Il y a exactement 16 ans, le 8 mars 2010, la construction croate a signé une sorte de capitulation concernant sa compétitivité sur les marchés étrangers.
Ce jour-là, l’Institut IGH et Tehnika ont informé la Bourse de Zagreb qu’ils quittaient le consortium avec le Konstruktor de Split, qui était en concurrence pour la construction de l’autoroute Bar – Boljare reliant la côte monténégrine à la frontière avec la Serbie.
Un contrat d’une valeur de 2,77 milliards d’euros
Tout a commencé de manière idyllique. Le consortium a soumis l’offre la plus basse – 2,77 milliards d’euros et a remporté l’appel d’offres. Dans le contrat signé le 9 juin, le consortium Konstruktor s’est engagé à sécuriser le financement de la construction dans un délai de six mois.
‘En fonction des signaux du marché financier, cela sera beaucoup plus tôt,’ a déclaré l’ancien directeur de Konstruktor Engineering et du Consortium Željko Žderić.
Trois premiers ministres ont inauguré les travaux
Le 15 octobre 2009, une inauguration cérémonielle des travaux a eu lieu, qui s’est transformée en une manifestation politique de bonnes relations de voisinage.

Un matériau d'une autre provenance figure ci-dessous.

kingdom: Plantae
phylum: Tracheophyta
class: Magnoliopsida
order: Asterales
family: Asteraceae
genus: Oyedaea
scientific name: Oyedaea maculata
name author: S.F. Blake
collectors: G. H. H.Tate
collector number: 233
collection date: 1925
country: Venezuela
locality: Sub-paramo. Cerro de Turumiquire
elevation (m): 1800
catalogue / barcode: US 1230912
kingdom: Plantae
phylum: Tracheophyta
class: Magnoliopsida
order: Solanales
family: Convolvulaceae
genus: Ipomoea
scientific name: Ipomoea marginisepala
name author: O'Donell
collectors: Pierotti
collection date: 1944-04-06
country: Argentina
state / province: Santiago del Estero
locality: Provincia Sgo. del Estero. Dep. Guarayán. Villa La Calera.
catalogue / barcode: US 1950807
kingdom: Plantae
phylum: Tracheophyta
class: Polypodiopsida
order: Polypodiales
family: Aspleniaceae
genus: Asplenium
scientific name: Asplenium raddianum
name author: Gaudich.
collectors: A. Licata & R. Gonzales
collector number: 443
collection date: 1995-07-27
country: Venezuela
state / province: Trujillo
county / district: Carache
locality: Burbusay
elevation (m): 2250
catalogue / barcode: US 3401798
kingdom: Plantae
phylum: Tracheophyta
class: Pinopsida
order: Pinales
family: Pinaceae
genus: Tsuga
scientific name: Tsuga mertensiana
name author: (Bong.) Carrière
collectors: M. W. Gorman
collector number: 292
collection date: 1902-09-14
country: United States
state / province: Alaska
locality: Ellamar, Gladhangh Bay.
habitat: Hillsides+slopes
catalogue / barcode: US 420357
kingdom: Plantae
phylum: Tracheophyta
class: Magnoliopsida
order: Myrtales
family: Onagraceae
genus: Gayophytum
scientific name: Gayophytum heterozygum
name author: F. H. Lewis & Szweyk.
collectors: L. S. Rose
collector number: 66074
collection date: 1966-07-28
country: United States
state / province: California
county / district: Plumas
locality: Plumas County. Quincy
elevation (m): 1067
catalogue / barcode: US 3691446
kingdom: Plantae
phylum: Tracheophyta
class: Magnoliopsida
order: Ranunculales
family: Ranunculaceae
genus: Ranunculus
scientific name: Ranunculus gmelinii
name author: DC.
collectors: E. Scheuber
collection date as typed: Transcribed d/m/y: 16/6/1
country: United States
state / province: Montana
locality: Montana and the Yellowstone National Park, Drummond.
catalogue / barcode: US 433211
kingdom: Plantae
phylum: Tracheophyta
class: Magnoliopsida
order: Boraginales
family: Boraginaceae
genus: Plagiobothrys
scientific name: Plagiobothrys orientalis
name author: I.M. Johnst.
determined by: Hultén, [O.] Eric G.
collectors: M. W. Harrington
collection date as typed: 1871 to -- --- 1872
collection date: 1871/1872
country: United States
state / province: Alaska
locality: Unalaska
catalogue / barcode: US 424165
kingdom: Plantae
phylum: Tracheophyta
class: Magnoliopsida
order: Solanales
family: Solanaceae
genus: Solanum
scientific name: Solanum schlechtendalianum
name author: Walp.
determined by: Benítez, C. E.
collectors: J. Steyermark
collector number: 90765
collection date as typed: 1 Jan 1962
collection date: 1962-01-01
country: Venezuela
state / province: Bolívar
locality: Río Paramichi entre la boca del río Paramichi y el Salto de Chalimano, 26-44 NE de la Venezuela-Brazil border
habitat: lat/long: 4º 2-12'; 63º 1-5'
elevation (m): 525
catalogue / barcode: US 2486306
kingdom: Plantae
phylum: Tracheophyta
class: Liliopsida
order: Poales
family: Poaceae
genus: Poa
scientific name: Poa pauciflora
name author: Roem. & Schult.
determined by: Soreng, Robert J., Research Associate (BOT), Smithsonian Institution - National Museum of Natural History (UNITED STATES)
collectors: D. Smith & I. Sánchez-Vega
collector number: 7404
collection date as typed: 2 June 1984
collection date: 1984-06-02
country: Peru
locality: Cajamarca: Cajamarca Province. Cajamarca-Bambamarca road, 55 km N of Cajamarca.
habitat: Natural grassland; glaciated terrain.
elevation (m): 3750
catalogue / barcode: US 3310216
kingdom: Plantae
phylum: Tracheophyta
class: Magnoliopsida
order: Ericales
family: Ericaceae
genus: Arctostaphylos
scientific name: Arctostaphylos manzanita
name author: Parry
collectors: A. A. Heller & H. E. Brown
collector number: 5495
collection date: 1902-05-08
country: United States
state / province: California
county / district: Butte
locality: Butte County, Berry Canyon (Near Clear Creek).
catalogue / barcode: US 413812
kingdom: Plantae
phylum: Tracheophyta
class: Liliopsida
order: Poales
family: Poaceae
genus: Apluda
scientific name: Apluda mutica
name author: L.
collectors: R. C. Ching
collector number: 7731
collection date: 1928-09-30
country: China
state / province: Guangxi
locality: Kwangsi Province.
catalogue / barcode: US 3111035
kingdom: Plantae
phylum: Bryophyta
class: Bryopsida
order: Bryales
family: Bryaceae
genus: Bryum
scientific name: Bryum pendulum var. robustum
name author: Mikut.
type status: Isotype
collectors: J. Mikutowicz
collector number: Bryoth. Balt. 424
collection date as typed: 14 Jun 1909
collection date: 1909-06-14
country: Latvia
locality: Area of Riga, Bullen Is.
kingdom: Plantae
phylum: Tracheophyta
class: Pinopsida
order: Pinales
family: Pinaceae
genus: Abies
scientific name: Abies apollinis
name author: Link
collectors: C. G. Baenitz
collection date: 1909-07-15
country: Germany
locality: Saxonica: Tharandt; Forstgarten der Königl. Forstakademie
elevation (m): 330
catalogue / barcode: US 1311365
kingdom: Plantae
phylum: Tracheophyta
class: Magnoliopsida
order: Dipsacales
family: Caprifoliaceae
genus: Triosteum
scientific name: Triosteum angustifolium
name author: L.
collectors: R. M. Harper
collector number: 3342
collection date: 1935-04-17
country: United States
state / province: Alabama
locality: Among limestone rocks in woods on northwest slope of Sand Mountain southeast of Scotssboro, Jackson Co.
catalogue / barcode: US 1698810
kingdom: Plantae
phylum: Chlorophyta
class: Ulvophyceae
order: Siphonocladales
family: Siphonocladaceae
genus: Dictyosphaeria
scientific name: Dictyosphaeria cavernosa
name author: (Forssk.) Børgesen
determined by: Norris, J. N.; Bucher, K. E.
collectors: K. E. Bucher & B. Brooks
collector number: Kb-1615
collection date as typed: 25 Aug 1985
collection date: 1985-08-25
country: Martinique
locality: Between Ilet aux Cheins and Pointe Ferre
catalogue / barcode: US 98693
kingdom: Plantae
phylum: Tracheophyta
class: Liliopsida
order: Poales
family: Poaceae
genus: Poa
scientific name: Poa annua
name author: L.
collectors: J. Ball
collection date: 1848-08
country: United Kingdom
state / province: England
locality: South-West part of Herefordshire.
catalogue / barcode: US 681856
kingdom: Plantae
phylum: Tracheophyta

Dans le village de Gornje Mrke, dans les collines au-dessus de Podgorica, le ruban a été coupé conjointement par trois premiers ministres – l’hôte Milo Đukanović, Mirko Cvetković de Serbie (vers la frontière de laquelle la route mène), et Jadranka Kosor, considérant que les entrepreneurs venaient de Croatie.
Aucune garantie pour un travail risqué
Cependant, il s’est avéré que les garanties de Zaba et Unicredit fournies par le Consortium aux Monténégrins n’étaient pas suffisantes. Un nouveau créancier a été recherché.
Entre-temps, le public investisseur s’interrogeait sur le risque du travail contracté. La durabilité du projet à un prix qui était même un milliard d’euros moins cher que le concurrent gréco-israélien était douteuse !
Tous les risques sur le Consortium
De plus, il s’agissait d’une sorte de partenariat public-privé, où les coûts de construction supplémentaires seraient à la charge du concessionnaire, c’est-à-dire des banques. Le rejet de la BERD était un signal sérieux sur l’insoutenabilité du modèle.
La Première ministre Kosor a tenté de sauver le deal en février 2010, mais est revenue d’un voyage à Podgorica les mains vides.
Les Chinois ont commencé à construire la route
En fin de compte, l’appel d’offres a été annulé, et le travail a été attribué plus tard à la China Road and Bridge Corporation (CRBC). Les travaux ont commencé en 2015, et le premier tronçon de la route, long de 41 kilomètres (sur un total de 169), a été ouvert le 13 juillet 2022, moins de deux semaines avant l’ouverture du pont de Pelješac, construit par la même entreprise chinoise.
Même sur le sol national, à Pelješac, le Konstruktor a échoué en cette même année lointaine 2010, alors en consortium avec Hidroelektro et Viadukt. L’investisseur, Hrvatske ceste, n’a pas pu finaliser la structure financière dans cette tentative.